The busyness of our move and the temporary living apart of me and E led us to recognize that we couldn't give Indy the time he needed in the interim, so this fall, we sought out a Bay Area dog trainer who focused on aggressive dogs. Indiana lived with this trainer for a month. When he came home to E at Thanksgiving, E had the fence already built in the back yard and had a warm lap waiting for him. The dog that came back to our family was still Indiana, with all of his noble love and loyalty to us, and his desire to crawl into our laps even though he's so big, but without the aggression towards other dogs that made both his and our lives harder. Our rental house has a dog park a few blocks away. In our old life, a trip to the dog park was an impossibility. Now, it's a joy.

There are many parts of this move that told the both of us, even though it would be very hard, it was the right thing, but this better life for a creature that we have loved but imperfectly served since the beginning of his time with us seals the deal. We're home.


Sunday, October 12, 2014

The Reason

It's been quiet here on A Thinking Stomach, and there's a reason for it:

This summer, we learned that E may win a great job; in September, he won it; last week, he moved north to start it.

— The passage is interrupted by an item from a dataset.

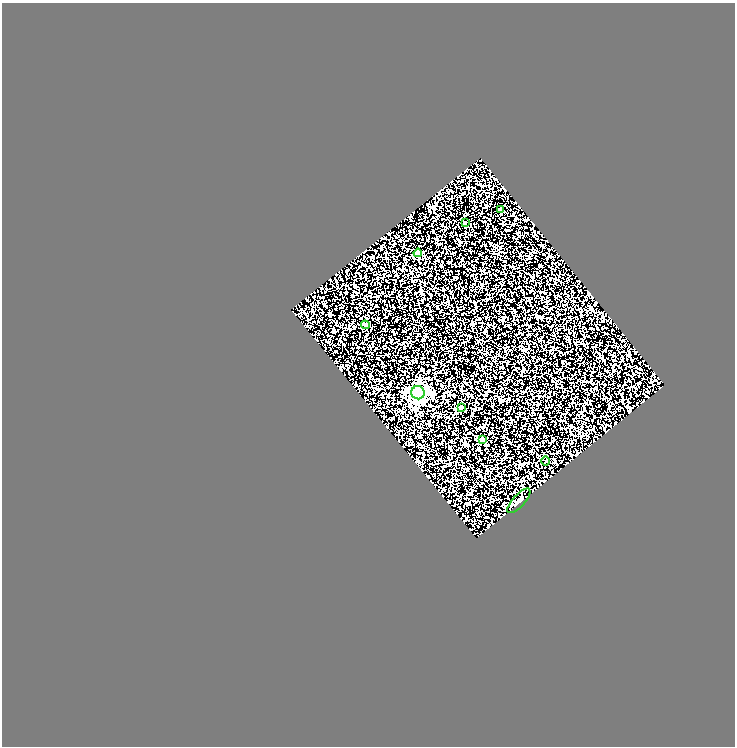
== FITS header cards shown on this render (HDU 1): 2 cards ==
NAXIS1  =                  733
NAXIS2  =                  744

Ever since the possibility of the move came up I was certain it would happen, so I stopped planning for a fall or winter garden, and started planning on shutting things down. Every step outside to work in the yard now is an effort to clean up, clear out, erase. I'll be here in Southern California for two more months, shutting the ranchito down and selling it, cleaning up our rental property and selling that, closing up my chapter at my school, and in general, transitioning. It's a lot. But, I am enough. 

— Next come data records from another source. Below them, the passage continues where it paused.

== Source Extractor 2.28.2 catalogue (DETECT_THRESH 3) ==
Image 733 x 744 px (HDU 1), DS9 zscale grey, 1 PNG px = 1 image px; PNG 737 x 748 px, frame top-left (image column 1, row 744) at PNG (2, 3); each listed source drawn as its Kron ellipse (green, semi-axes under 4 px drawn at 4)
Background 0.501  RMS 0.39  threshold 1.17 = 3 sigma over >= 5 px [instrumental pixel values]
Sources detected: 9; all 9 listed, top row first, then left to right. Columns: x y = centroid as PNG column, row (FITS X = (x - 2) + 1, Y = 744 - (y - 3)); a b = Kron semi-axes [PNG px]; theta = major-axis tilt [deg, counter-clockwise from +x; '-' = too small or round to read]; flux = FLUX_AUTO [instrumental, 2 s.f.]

I'm not ready to write about what the ranchito has taught me in our years here, or to reflect on two decades at my school, but I did want to give you a glimpse of what's going on so you know the reason for the silence. 

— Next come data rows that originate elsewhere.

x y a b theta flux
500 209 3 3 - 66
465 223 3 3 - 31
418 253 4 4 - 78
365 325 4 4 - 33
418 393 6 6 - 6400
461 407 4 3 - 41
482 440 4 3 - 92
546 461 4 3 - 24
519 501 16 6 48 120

It's not an unhappy silence—I'm so excited for the new possibilities the Bay Area will provide the two of us, the new growing climate to learn, the new places to explore—and it's only a temporary silence. A Thinking Stomach is not a place, but a part of me, and it goes where I go. 

This morning, a quiet fog settled over the garden and the canyon. I worked cleaning out a vegetable bed, and dug up the ginger that had grown from the single piece I planted this spring. After pulling it up and handling it's pearly newest shoots, my fingers smelled like candy. This life, even in the midst of change and anxiety, sleeplessness and hard, hard work, is sweet.